■ **Available records**:
══════
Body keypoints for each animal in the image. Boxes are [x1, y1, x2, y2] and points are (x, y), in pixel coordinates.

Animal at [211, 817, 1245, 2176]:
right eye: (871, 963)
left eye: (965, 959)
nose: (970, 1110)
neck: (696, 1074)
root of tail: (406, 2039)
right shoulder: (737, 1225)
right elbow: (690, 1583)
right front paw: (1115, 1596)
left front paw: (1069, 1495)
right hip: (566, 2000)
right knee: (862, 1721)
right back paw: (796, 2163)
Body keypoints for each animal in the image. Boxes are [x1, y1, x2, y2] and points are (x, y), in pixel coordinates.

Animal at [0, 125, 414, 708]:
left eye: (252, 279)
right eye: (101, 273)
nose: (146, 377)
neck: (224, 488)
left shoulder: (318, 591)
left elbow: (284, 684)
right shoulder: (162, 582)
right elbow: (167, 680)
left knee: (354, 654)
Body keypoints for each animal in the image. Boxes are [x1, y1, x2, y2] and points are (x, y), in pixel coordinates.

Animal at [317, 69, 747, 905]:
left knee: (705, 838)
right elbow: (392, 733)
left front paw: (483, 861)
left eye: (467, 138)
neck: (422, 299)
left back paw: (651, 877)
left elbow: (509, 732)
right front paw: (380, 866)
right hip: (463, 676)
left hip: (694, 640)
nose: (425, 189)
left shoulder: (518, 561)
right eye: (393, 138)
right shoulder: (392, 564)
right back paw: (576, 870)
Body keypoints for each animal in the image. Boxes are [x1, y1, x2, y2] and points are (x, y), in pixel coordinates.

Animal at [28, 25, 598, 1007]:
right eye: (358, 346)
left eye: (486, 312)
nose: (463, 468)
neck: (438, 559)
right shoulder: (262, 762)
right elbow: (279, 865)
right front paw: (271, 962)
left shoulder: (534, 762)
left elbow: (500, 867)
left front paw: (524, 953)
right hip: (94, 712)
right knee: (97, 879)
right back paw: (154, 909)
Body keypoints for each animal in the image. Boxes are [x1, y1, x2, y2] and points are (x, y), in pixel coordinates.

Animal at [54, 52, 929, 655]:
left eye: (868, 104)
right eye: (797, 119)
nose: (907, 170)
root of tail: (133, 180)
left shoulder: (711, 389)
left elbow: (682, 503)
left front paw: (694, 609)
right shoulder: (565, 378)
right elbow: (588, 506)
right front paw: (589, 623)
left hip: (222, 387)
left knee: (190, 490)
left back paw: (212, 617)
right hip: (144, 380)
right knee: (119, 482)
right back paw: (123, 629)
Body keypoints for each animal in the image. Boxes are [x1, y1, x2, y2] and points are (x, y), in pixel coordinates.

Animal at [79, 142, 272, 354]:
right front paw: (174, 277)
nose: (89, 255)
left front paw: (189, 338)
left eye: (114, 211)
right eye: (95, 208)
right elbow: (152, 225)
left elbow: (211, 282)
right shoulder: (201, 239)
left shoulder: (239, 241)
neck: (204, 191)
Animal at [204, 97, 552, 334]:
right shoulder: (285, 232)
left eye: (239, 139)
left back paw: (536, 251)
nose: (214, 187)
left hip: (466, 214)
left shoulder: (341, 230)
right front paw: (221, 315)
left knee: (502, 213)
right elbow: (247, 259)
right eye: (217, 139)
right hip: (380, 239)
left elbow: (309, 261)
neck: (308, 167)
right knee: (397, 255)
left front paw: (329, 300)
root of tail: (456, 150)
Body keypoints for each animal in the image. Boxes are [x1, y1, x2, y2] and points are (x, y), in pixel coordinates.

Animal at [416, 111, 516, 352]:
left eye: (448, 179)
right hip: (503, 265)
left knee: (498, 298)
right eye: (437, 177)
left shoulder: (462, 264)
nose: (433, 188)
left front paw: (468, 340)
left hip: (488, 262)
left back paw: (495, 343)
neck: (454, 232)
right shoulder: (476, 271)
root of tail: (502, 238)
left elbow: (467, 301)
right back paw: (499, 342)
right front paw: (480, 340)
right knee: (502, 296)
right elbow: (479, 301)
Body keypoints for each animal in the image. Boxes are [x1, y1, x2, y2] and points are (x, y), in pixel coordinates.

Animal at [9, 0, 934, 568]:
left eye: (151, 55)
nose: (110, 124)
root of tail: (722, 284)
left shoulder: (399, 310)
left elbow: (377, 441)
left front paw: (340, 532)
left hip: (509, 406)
══════
■ **Work task**: Every line above is to be transcribed exactly.

■ **Output of the task**:
Body keypoints for each animal in the image. Boxes are [x1, y1, x2, y2] and points are (x, y), in pixel coordinates.

Animal at [211, 817, 1245, 2176]:
right eye: (871, 963)
left eye: (965, 959)
nose: (970, 1110)
neck: (696, 1074)
root of tail: (406, 2039)
right shoulder: (737, 1225)
right elbow: (690, 1583)
right front paw: (1115, 1596)
left front paw: (1069, 1495)
right hip: (566, 2000)
right knee: (862, 1721)
right back paw: (796, 2163)
Body keypoints for each animal in the image. Boxes are [x1, y1, x2, y2] and points are (x, y), in pixel coordinates.

Animal at [0, 125, 414, 708]:
left eye: (252, 279)
right eye: (101, 273)
nose: (146, 377)
neck: (224, 488)
left shoulder: (318, 591)
left elbow: (284, 684)
right shoulder: (162, 582)
right elbow: (167, 680)
left knee: (354, 654)
Body keypoints for each animal in the image. Boxes are [x1, y1, x2, y2] and points are (x, y), in pixel coordinates.

Animal at [317, 69, 747, 905]:
left knee: (705, 838)
right elbow: (392, 733)
left front paw: (483, 861)
left eye: (467, 138)
neck: (422, 299)
left back paw: (651, 877)
left elbow: (509, 732)
right front paw: (380, 866)
right hip: (463, 676)
left hip: (694, 640)
nose: (425, 189)
left shoulder: (518, 561)
right eye: (393, 138)
right shoulder: (392, 564)
right back paw: (576, 870)
Body keypoints for each animal in the image. Boxes are [x1, y1, x2, y2] and points are (x, y), in pixel coordinates.

Animal at [28, 25, 598, 1007]:
right eye: (358, 346)
left eye: (486, 312)
nose: (463, 468)
neck: (438, 559)
right shoulder: (262, 762)
right elbow: (279, 865)
right front paw: (271, 962)
left shoulder: (534, 762)
left elbow: (500, 867)
left front paw: (524, 953)
right hip: (94, 712)
right knee: (97, 879)
right back paw: (154, 909)
Body keypoints for each animal in the image. Boxes are [x1, y1, x2, y2] and points are (x, y), in pixel coordinates.

Animal at [54, 52, 929, 655]:
left eye: (868, 104)
right eye: (797, 119)
nose: (907, 170)
root of tail: (133, 180)
left shoulder: (711, 389)
left elbow: (682, 503)
left front paw: (694, 609)
right shoulder: (565, 378)
right elbow: (588, 506)
right front paw: (589, 623)
left hip: (222, 387)
left knee: (190, 490)
left back paw: (212, 617)
right hip: (144, 380)
right knee: (119, 482)
right back paw: (123, 629)
Body keypoints for each animal in the image. Boxes are [x1, y1, x2, y2] and points are (x, y), in pixel coordinates.

Animal at [79, 142, 272, 354]:
right front paw: (174, 277)
nose: (89, 255)
left front paw: (189, 338)
left eye: (114, 211)
right eye: (95, 208)
right elbow: (152, 225)
left elbow: (211, 282)
right shoulder: (201, 239)
left shoulder: (239, 241)
neck: (204, 191)
Animal at [204, 97, 552, 334]:
right shoulder: (285, 232)
left eye: (239, 139)
left back paw: (536, 251)
nose: (214, 187)
left hip: (466, 214)
left shoulder: (341, 230)
right front paw: (221, 315)
left knee: (502, 213)
right elbow: (247, 259)
right eye: (217, 139)
right hip: (380, 239)
left elbow: (309, 261)
neck: (308, 167)
right knee: (397, 255)
left front paw: (329, 300)
root of tail: (456, 150)
Body keypoints for each animal in the image. Boxes are [x1, y1, x2, y2] and points are (x, y), in pixel coordinates.

Animal at [416, 111, 516, 352]:
left eye: (448, 179)
right hip: (503, 265)
left knee: (498, 298)
right eye: (437, 177)
left shoulder: (462, 264)
nose: (433, 188)
left front paw: (468, 340)
left hip: (488, 262)
left back paw: (495, 343)
neck: (454, 232)
right shoulder: (476, 271)
root of tail: (502, 238)
left elbow: (467, 301)
right back paw: (499, 342)
right front paw: (480, 340)
right knee: (502, 296)
right elbow: (479, 301)
Body keypoints for each animal in the image. Boxes are [x1, y1, x2, y2] and points are (x, y), in pixel coordinates.

Animal at [9, 0, 934, 568]:
left eye: (151, 55)
nose: (110, 124)
root of tail: (722, 284)
left shoulder: (399, 310)
left elbow: (377, 441)
left front paw: (340, 532)
left hip: (509, 406)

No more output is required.